Task requirements
Look for the string "Arsenal" in the listing below and copy every line in which it appears.

★ ★ ★ ★ ★

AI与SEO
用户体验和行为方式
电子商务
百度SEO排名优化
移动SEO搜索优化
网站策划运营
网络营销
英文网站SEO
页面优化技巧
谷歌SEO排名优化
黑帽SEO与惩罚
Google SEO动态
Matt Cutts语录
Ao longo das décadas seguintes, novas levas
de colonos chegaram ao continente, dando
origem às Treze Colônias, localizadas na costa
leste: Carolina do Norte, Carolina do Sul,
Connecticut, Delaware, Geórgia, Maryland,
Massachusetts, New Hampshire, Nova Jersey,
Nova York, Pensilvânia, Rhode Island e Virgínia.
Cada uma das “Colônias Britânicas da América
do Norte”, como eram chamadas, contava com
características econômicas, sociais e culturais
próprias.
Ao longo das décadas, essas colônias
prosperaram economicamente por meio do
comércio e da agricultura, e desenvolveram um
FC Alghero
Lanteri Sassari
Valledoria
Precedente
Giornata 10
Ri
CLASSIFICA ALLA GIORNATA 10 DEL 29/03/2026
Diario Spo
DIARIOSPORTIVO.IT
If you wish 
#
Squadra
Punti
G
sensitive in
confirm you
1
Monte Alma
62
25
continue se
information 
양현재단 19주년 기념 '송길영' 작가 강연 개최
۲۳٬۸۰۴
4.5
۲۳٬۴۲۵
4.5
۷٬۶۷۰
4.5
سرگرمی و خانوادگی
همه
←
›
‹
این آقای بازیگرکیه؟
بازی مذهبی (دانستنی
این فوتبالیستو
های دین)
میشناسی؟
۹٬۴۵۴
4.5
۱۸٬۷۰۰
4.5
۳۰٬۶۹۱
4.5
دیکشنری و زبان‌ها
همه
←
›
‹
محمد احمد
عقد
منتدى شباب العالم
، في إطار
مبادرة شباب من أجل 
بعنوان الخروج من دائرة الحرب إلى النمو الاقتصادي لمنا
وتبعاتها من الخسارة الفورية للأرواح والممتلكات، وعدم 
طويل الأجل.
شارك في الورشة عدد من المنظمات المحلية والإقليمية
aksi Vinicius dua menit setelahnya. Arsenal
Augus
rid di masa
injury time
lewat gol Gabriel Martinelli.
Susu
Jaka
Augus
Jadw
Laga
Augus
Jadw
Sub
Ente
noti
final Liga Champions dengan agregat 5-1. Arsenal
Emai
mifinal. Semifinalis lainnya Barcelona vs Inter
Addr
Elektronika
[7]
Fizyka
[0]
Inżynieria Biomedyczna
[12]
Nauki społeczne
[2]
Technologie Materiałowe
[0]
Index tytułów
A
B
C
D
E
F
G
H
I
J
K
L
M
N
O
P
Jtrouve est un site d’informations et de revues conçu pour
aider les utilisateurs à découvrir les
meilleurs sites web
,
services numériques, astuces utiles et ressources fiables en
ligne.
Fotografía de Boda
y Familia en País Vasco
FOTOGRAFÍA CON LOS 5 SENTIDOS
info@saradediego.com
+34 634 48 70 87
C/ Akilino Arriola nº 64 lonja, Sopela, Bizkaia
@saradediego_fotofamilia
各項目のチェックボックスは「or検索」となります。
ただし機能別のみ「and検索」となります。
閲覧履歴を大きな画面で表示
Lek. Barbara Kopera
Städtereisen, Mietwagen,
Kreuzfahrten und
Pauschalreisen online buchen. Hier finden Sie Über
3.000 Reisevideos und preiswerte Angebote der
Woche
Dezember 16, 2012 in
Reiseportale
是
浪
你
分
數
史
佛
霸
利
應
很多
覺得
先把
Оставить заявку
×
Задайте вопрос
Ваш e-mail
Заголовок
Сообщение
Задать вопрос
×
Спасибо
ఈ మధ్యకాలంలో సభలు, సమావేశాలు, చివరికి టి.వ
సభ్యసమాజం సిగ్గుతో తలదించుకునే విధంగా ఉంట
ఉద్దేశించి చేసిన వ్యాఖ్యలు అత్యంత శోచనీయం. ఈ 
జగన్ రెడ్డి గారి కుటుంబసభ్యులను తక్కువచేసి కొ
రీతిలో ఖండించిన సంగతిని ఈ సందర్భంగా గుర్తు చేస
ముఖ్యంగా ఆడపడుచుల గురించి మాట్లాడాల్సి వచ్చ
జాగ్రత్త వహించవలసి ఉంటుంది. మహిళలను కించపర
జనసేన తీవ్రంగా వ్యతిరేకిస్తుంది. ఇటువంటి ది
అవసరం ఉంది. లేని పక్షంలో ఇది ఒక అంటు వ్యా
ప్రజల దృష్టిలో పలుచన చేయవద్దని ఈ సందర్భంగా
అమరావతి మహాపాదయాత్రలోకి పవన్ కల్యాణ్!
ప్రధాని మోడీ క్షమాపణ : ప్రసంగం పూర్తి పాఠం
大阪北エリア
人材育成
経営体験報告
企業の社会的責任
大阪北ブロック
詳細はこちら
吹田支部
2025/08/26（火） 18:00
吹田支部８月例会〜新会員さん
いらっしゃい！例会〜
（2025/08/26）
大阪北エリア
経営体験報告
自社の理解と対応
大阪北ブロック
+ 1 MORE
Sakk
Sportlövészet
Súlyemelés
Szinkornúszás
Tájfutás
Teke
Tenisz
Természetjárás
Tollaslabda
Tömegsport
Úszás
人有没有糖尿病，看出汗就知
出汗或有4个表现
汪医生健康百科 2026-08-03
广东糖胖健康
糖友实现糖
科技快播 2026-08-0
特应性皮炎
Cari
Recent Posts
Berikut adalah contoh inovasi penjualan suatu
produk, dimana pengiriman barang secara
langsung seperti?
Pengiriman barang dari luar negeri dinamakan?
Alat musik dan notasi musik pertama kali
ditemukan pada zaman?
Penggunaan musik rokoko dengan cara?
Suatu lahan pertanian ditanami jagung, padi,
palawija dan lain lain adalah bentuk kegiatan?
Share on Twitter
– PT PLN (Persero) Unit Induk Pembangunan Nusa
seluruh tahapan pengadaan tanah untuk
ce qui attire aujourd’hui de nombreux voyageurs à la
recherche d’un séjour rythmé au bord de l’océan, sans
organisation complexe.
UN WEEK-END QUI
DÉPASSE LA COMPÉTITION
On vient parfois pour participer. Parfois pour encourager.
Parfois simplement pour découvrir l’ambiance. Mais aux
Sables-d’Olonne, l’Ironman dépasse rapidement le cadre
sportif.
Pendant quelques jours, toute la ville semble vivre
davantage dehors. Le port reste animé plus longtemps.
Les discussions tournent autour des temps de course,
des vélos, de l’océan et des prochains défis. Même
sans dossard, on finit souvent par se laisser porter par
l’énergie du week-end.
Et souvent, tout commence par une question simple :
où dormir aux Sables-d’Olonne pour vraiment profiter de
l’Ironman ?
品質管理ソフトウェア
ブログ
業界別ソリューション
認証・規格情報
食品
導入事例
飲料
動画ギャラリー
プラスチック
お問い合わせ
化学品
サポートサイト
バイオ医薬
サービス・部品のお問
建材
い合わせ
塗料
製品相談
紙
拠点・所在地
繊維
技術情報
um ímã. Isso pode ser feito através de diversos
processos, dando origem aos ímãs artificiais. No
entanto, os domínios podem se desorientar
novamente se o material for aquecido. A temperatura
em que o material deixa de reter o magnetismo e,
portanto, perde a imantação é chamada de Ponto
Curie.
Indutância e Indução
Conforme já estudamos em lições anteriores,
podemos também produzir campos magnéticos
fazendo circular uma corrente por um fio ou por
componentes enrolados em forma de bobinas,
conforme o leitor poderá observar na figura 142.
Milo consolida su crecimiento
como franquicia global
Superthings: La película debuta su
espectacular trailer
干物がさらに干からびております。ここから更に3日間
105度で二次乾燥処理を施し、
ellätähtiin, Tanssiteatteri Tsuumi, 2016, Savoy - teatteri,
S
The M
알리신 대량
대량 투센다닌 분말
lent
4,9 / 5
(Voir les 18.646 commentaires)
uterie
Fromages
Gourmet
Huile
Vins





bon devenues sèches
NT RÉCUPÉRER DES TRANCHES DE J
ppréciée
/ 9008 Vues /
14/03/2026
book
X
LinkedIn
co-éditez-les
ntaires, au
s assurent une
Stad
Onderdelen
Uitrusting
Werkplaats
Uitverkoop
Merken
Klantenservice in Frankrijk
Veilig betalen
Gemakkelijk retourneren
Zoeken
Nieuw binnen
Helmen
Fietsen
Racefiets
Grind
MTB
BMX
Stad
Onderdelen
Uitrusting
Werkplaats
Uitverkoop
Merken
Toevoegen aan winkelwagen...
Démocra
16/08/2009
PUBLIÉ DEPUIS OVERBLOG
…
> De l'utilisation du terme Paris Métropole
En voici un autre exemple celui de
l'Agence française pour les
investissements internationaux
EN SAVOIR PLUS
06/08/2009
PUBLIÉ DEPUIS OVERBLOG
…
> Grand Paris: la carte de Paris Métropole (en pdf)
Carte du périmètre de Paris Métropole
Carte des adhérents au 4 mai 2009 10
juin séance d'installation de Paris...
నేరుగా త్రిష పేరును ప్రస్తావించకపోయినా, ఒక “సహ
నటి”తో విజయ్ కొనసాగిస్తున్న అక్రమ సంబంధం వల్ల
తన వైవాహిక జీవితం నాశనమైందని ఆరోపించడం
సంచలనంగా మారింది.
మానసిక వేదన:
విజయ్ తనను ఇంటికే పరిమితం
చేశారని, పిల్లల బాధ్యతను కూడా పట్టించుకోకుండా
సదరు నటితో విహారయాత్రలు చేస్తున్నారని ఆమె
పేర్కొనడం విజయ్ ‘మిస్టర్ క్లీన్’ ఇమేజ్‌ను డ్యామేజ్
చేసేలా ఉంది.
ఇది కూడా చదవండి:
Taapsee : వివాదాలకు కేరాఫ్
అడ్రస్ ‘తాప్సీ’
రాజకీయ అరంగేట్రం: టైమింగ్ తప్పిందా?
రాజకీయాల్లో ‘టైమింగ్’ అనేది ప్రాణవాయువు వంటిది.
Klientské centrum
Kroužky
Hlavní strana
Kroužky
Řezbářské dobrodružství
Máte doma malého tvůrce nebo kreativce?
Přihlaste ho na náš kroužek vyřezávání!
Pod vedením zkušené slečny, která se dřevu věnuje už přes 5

★ ★ ★ ★ ★

Response to the exercise
aksi Vinicius dua menit setelahnya. Arsenal
final Liga Champions dengan agregat 5-1. Arsenal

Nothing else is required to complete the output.